Figure 5.

Inhibition of SHP-2 impairs AM-induced decreases of HUVECs permeability and AM ability to form capillary-like structures in vitro. (A) Paracellular permeability for 250 KDa FITC-dextran was determined for HUVECs, treated either with AM (10^-9 M), or AM (10^-9 M) in presence of NSC-87877 (30 μM), or SHP099 (30 μM), and cultured on Transwell filters. Permeability of control cells was set to 100% (n = 6 for each group). **, p < 0.01. (B) HUVECs were transfected with control siRNA (siCtrl) or with siRNAs directed against SHP-2 and cultured on Transwell filters for 24 h. Paracellular permeability for 250 kD FITC-dextran was determined. Permeability of control-transfected cells was set to 100% (n = 4 for each group). (C) The morphogenic activity of AM is impaired upon inhibition of SHP-2. HUVECs (7 x 10⁴ cells/well) were seeded into Matrigel-precoated wells and cultured in low-serum conditions (0.5% FBS) in absence (Ctrl) or presence of AM (10^-9 M), AM (10^-9 M) + NSC-87877 (30 μM), AM (10^-9 M) + SHP099 (30 μM). (D) Photographs were taken to cover the whole surface after treatment for 5 h, and capillary-like structures were quantified. Scale bar, 100 μm; *p < 0.05; **p < 0.01; ***p < 0.001. The value of control cells was set to 100%. Each experiment is representative of three (A, B), and four (D) independent experiments. Results are shown as means ± SD.

Extracted entries ::
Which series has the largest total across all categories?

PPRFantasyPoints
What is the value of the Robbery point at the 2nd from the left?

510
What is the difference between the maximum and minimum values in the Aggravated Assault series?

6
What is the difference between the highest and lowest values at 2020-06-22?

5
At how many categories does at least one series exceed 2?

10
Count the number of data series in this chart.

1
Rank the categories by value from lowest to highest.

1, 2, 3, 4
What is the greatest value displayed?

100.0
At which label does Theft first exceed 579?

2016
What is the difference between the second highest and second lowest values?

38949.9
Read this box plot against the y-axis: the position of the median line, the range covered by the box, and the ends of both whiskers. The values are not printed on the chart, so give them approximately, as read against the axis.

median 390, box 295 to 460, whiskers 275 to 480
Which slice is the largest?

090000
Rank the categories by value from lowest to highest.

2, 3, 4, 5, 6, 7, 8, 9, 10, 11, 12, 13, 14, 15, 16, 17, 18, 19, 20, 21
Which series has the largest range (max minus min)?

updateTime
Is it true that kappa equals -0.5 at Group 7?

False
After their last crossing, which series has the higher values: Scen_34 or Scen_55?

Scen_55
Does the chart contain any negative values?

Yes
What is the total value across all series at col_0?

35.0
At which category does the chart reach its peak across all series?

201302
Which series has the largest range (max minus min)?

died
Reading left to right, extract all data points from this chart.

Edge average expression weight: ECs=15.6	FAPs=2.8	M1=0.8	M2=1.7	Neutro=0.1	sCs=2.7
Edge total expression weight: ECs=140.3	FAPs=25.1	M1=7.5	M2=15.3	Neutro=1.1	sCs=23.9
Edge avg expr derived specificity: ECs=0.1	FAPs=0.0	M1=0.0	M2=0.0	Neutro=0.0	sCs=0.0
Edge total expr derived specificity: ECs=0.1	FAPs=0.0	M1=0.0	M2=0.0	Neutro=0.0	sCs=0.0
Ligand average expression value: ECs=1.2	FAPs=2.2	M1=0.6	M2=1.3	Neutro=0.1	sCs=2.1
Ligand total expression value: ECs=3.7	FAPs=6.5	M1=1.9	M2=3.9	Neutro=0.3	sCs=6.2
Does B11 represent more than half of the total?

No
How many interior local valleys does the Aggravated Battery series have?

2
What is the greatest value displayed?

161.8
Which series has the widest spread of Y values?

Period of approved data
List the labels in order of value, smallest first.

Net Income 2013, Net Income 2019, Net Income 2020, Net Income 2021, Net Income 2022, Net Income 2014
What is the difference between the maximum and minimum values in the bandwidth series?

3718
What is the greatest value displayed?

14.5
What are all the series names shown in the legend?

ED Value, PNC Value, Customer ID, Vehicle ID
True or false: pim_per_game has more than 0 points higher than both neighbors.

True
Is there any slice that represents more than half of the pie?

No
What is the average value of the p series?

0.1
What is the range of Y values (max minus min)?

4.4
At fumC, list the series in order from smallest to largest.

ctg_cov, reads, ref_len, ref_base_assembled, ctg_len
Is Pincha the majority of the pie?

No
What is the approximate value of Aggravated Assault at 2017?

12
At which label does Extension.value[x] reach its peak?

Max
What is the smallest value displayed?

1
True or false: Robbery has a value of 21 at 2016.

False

Problem details :: Condense the paragraph of the figure legend above that begins "Inhibition of SHP-2 impairs" into a bulleted list that keeps its main facts.

Written response ::
- Main finding: inhibiting SHP-2 impairs the AM-induced decrease in HUVEC permeability and AM's ability to form capillary-like structures in vitro.
- (A) Paracellular permeability to 250 kDa FITC-dextran was measured in HUVECs cultured on Transwell filters and treated with AM (10^-9 M) alone or with NSC-87877 (30 μM) or SHP099 (30 μM). Control permeability was set to 100%, with n = 6 per group.
- (B) HUVECs were transfected with control siRNA or with siRNAs against SHP-2 and cultured on Transwell filters for 24 h before permeability was measured. Control-transfected cells were set to 100%, with n = 4 per group.
- (C) HUVECs (7 x 10⁴ cells/well) were seeded on Matrigel in low serum (0.5% FBS) under four conditions:
  - no AM (Ctrl)
  - AM
  - AM with NSC-87877
  - AM with SHP099
- (D) After 5 h, the whole surface was photographed and capillary-like structures were quantified. Controls were set to 100%, and the scale bar is 100 μm.
- Replication: results are representative of three (A, B) and four (D) independent experiments and are shown as means ± SD.